_Page-level text extractions_:
★ ★ ★ ★ ★ ★ ★
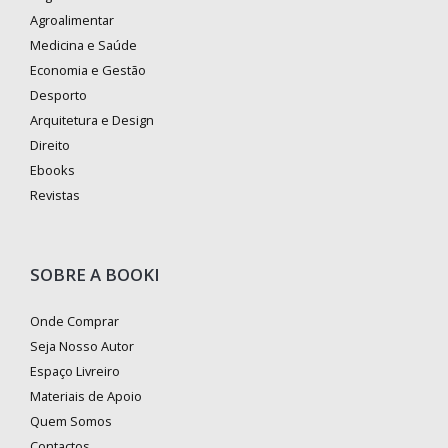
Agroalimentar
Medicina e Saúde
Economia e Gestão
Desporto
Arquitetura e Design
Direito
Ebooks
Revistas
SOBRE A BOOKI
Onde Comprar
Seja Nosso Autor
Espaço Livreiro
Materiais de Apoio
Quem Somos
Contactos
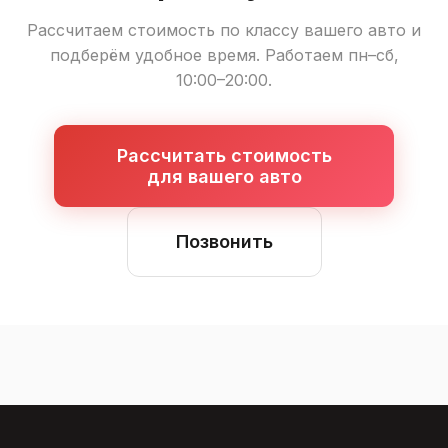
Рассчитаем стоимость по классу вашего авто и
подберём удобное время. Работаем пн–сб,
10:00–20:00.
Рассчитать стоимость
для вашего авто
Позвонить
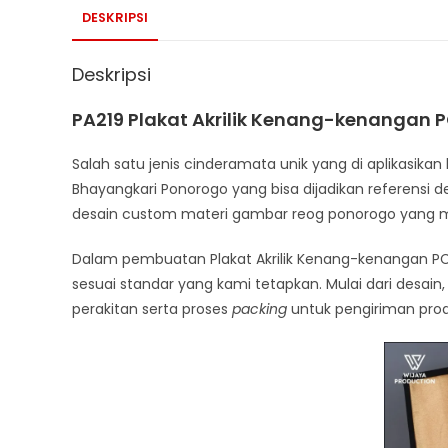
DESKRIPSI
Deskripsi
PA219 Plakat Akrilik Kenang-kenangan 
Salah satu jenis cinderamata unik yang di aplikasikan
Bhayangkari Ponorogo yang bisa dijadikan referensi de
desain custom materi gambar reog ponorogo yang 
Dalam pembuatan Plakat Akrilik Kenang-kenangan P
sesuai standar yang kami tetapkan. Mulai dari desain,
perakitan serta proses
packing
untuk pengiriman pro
★ ★ ★ ★ ★ ★ ★
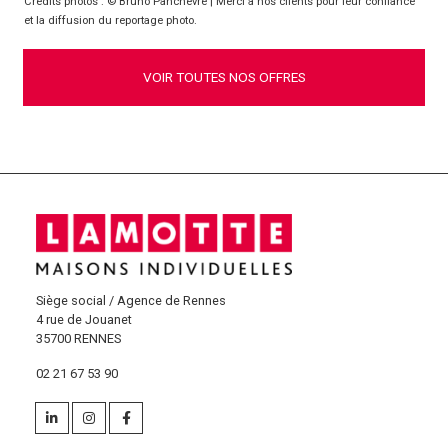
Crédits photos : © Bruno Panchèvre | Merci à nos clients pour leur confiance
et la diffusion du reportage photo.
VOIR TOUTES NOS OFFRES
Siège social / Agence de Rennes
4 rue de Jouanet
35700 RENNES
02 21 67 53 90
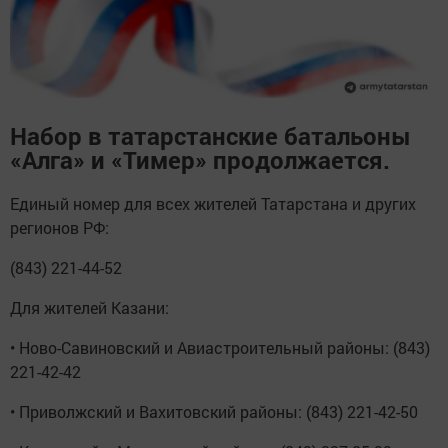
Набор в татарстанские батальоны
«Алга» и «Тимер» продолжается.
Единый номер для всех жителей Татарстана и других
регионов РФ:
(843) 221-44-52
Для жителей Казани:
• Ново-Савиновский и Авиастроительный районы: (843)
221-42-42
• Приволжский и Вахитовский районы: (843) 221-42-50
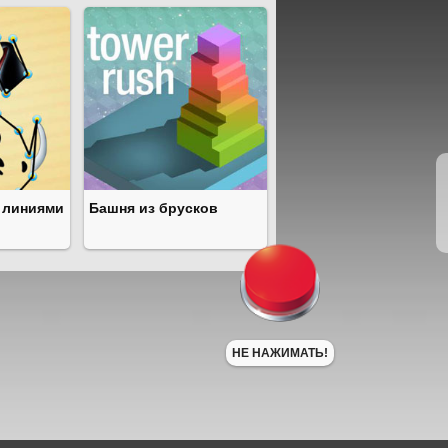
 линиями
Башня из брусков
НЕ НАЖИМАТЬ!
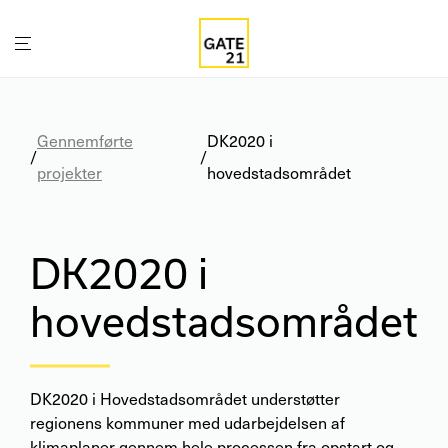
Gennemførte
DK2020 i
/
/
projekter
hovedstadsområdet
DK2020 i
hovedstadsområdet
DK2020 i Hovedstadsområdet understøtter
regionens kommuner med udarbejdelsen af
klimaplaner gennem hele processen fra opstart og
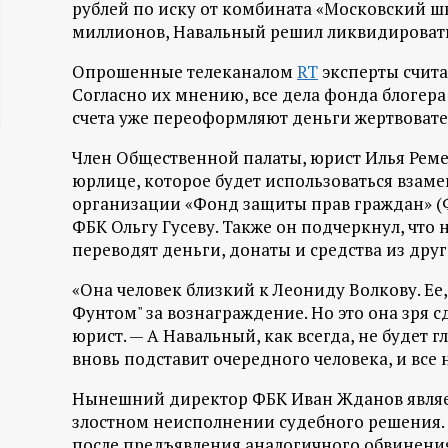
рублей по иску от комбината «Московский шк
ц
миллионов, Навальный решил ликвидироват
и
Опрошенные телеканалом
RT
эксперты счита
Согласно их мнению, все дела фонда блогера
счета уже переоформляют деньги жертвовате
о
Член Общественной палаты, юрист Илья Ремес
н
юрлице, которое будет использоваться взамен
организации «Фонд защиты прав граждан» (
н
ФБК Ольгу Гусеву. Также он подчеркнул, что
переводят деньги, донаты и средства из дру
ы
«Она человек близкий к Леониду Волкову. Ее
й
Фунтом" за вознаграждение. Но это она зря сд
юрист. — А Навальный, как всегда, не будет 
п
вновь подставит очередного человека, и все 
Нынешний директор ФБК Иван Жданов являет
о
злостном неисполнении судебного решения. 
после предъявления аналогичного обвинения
★ ★ ★ ★ ★ ★ ★
_Required action_:
Among the records above, find each line holding "Akrilik" and list it.

_Exercise output_:
PA219 Plakat Akrilik Kenang-kenangan 
Dalam pembuatan Plakat Akrilik Kenang-kenangan P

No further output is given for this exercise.